__WORK INSTRUCTION 1__
Please answer these questions about the forum thread:
(a) As recently as which processor generation did the int-to-float conversion instructions have a reciprocal throughput of 2?
(b) According to the table on uops.info, what throughput does cvtsi2sd have on Zen3?
(c) Which two lower-level languages are given as examples for someone worried about the cost of an integer cast in Go?

__TEXT PROVIDED__
'''

Indeed, unless you use -ffast-math (also known as -fidontcareaboutthe results). See https://stackoverflow.com/questions/7420665/what-does-gccs-f...


To be fair, lots of devs haven’t studied IEEE 754 error analysis, and don’t know exactly how much precision they can rely on either way. I know I don’t, I just sort of assume the worst.


Isn't a cast from int to float going to generate CVTSQ2SD or similar instruction, that are slow and high latency? On Ice Lake Xeon these are faster but as recently as Skylake they had reciprocal throughput of 2.


Yeah, cvtsi2sd has 3-9 cycles or latency on Zen3, but throughput ain’t too bad. The table on uops.info says on Zen3, cvtsi2sd has 1 cycle throughput, meaning a core can complete these instructions every cycle. There’s no other dependencies so the pipeline will deal with the latency just fine, by dispatching instructions for multiple loop iterations.

It can’t deal with the latency of ARM64 equivalent of addss/addsd due to the dependency chain. I think that’s the bottleneck of the OP’s microbenchmark.


I have to say I don't understand the point of debates like this when it comes to Go (its like the age-old "+" vs "strings.Builder" debate for concatenation).

The point of Go is that its quick to learn, quick to get stuff done, and its got a fantastic stdlib that enables you to get most modern things out-of-the box.

If someone is worrying about the cost of an integer cast in Go, then either:

    (a) They are using the wrong language and should be using something more low-level (e.g. Rust, C etc.) instead.
    (b) Like many who went before them, they are engaging in premature optimisation
I'd put money on most people falling head-first into (b).


It seems like there are a lot of posts online about how any effort at all to understand how code is executed and what tradeoffs are being made is a case of premature optimization.


I don’t think that’s what people are complaining about. Doing a poor job is.

For example += on floats is slower than += on integers. So does casting actually take 3x as long or is that an artifact of poor test design?

'''

__LISTED RECORDS__
'''

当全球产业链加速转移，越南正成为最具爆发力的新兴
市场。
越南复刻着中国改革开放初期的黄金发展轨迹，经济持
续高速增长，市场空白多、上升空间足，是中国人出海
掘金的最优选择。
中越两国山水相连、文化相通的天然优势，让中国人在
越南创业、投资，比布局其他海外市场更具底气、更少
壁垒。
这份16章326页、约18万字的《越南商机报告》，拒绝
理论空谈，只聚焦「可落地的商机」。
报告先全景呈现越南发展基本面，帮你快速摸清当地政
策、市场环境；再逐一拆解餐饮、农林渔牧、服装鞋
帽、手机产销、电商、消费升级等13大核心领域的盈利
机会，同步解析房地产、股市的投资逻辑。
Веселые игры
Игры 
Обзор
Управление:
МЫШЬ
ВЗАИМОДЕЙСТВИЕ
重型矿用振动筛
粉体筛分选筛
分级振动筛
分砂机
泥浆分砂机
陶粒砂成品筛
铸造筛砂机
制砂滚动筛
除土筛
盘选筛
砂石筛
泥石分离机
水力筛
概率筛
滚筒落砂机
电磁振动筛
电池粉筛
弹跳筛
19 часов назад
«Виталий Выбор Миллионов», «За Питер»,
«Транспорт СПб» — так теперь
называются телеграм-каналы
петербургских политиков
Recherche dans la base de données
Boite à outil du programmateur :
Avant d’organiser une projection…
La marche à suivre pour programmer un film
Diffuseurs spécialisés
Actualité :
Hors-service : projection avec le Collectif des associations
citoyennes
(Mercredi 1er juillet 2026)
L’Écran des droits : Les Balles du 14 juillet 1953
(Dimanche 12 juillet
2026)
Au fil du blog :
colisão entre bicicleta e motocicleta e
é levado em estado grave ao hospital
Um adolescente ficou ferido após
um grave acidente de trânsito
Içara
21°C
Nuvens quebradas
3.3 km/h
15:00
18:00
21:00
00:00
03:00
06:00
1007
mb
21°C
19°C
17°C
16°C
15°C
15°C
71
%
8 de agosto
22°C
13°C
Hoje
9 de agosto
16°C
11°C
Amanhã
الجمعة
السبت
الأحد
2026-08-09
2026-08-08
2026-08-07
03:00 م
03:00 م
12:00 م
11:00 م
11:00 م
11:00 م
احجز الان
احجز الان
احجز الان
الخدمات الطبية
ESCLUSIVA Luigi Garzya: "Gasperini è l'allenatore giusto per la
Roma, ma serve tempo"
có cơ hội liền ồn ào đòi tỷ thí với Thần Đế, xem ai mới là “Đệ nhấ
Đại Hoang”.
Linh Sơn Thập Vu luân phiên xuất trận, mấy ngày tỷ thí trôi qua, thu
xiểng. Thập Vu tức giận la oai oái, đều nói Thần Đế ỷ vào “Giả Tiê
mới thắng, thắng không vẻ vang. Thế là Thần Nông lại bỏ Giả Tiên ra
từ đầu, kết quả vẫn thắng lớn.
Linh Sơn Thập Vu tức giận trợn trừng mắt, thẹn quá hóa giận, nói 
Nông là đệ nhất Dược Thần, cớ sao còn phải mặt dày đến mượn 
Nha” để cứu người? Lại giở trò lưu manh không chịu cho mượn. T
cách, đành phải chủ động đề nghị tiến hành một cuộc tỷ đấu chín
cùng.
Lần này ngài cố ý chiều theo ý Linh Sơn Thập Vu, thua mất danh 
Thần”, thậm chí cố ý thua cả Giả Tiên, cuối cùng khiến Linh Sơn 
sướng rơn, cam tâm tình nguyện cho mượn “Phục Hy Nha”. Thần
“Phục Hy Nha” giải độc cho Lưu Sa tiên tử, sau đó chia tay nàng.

'''

__WORK INSTRUCTION 2__
Change "Nuvens quebradas" to "Céu nublado" in the entries, leaving everything else unchanged. Begin at the start of the entries and stop after the line that has "sướng rơn, cam".

__EXERCISE ANSWER 1__
(a) Skylake
(b) 1 cycle
(c) Rust and C

__EXERCISE ANSWER 2__
当全球产业链加速转移，越南正成为最具爆发力的新兴
市场。
越南复刻着中国改革开放初期的黄金发展轨迹，经济持
续高速增长，市场空白多、上升空间足，是中国人出海
掘金的最优选择。
中越两国山水相连、文化相通的天然优势，让中国人在
越南创业、投资，比布局其他海外市场更具底气、更少
壁垒。
这份16章326页、约18万字的《越南商机报告》，拒绝
理论空谈，只聚焦「可落地的商机」。
报告先全景呈现越南发展基本面，帮你快速摸清当地政
策、市场环境；再逐一拆解餐饮、农林渔牧、服装鞋
帽、手机产销、电商、消费升级等13大核心领域的盈利
机会，同步解析房地产、股市的投资逻辑。
Веселые игры
Игры 
Обзор
Управление:
МЫШЬ
ВЗАИМОДЕЙСТВИЕ
重型矿用振动筛
粉体筛分选筛
分级振动筛
分砂机
泥浆分砂机
陶粒砂成品筛
铸造筛砂机
制砂滚动筛
除土筛
盘选筛
砂石筛
泥石分离机
水力筛
概率筛
滚筒落砂机
电磁振动筛
电池粉筛
弹跳筛
19 часов назад
«Виталий Выбор Миллионов», «За Питер»,
«Транспорт СПб» — так теперь
называются телеграм-каналы
петербургских политиков
Recherche dans la base de données
Boite à outil du programmateur :
Avant d’organiser une projection…
La marche à suivre pour programmer un film
Diffuseurs spécialisés
Actualité :
Hors-service : projection avec le Collectif des associations
citoyennes
(Mercredi 1er juillet 2026)
L’Écran des droits : Les Balles du 14 juillet 1953
(Dimanche 12 juillet
2026)
Au fil du blog :
colisão entre bicicleta e motocicleta e
é levado em estado grave ao hospital
Um adolescente ficou ferido após
um grave acidente de trânsito
Içara
21°C
Céu nublado
3.3 km/h
15:00
18:00
21:00
00:00
03:00
06:00
1007
mb
21°C
19°C
17°C
16°C
15°C
15°C
71
%
8 de agosto
22°C
13°C
Hoje
9 de agosto
16°C
11°C
Amanhã
الجمعة
السبت
الأحد
2026-08-09
2026-08-08
2026-08-07
03:00 م
03:00 م
12:00 م
11:00 م
11:00 م
11:00 م
احجز الان
احجز الان
احجز الان
الخدمات الطبية
ESCLUSIVA Luigi Garzya: "Gasperini è l'allenatore giusto per la
Roma, ma serve tempo"
có cơ hội liền ồn ào đòi tỷ thí với Thần Đế, xem ai mới là “Đệ nhấ
Đại Hoang”.
Linh Sơn Thập Vu luân phiên xuất trận, mấy ngày tỷ thí trôi qua, thu
xiểng. Thập Vu tức giận la oai oái, đều nói Thần Đế ỷ vào “Giả Tiê
mới thắng, thắng không vẻ vang. Thế là Thần Nông lại bỏ Giả Tiên ra
từ đầu, kết quả vẫn thắng lớn.
Linh Sơn Thập Vu tức giận trợn trừng mắt, thẹn quá hóa giận, nói 
Nông là đệ nhất Dược Thần, cớ sao còn phải mặt dày đến mượn 
Nha” để cứu người? Lại giở trò lưu manh không chịu cho mượn. T
cách, đành phải chủ động đề nghị tiến hành một cuộc tỷ đấu chín
cùng.
Lần này ngài cố ý chiều theo ý Linh Sơn Thập Vu, thua mất danh 
Thần”, thậm chí cố ý thua cả Giả Tiên, cuối cùng khiến Linh Sơn 
sướng rơn, cam tâm tình nguyện cho mượn “Phục Hy Nha”. Thần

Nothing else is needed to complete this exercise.